Aqui lembro a questão mais estratégica de meu ponto de vista: a disputa da própria idéia e método do fazer democracia nas diferentes conjunturas. Não é um ideal abstrato ou fundamentalista, mas é a disputa das condições de liberdade e participação para ter ideais e por eles poder lutar, nas diferentes circunstâncias históricas, por territórios, sociedades, culturas com perspectiva de igualdade na diversidade de povos do Planeta Terra, bem comum a todas e todos, sem discriminações. Como fazer isto? A única resposta possível é fazendo, não desistindo de lutar pelos valores e princípios éticos da humanidade e planeta compartidos, de todos os direitos humanos e da natureza para todas e todos, nas diferentes circunstâncias em movimento. Defino isto como luta por democracia ecossocial, inclusiva e sustentável ao mesmo tempo, planetária, vibrante em sua diversidade de culturas e povos.
Tive a oportunidade de ler, recentemente, uma emocionante autocrítica de Esteban Valenti, uruguaio, sobre a sua trajetória ideológica e política pessoal, para afirmar o que me parece essencial para quem crê e aposta na possibilidade da humanidade ser melhor. Em suas palavras (em tradução livre): “Aprendi que não existe uma resposta completa, total e totalizadora que explique todos os processos humanos e que definitiva e inescapavelmente nos levará à felicidade. Para ser de esquerda, para aspirar a um mundo mais justo, existe uma só condição irrenunciável, ser críticos, não perder o sentido da crítica, a arma mais poderosa que gerou a cultura humana para mudar as coisas e as ideias.
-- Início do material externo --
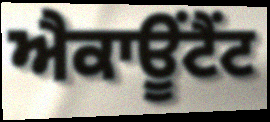
ਐਕਾਊਂਟੈਂਟ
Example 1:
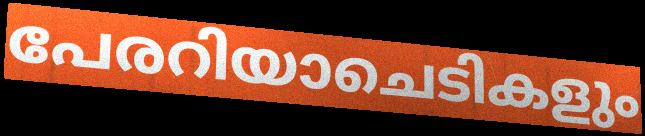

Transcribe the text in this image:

പേരറിയാചെടികളും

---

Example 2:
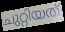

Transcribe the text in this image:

ചുറ്റിയത്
A crítica (…) na política, no uso do poder, na ideologia, é a mais difícil das condições”.[i] Penso que a esta visão da importância da crítica na disputa de hegemonia democrática transformadora, vale a pena acrescentar uma afirmação de Eduardo Galeano: “Ou a democracia aprende a dizer a verdade e imediatamente começa a combater a mentira ou está condenada ela mesma a mentir para sempre” (em tradução livre).[ii]
São muitas as questões a apronfundar aqui como modo de analisar e agir na adversa conjuntura que enfrentamos, sem perder a esperança e a ousadia. Termino reafirmando que estamos diante de uma democracia totalmente ameaçada e perdendo sentido estratégico. A inversão disto depende de nós mesmos, do como exploramos em tal situação as possibilidades de ser cidadania ativa como prática “rebelde” de pensar, propor e agir com ousadia em busca de hegemonia democrática no amanhã, com sustentabilidade ecossocial, de cuidado, de convívio e de compartilhamento de bens e direitos entre todas e todos. Precisamos ter coragem em nos refazer como cidadania que faz diferença, sem medo de errar e ter que recomeçar.
[i] Esteban Valenti. Bitacora, Montevideu: Lunes 19 de agosto 2019, Año XVIII, nº798.
[ii] Eduardo Galeano ap. Adalid Contreta Baspineiro. “Los caminoa de la democracia enlas elecciones Bolivia 2019”.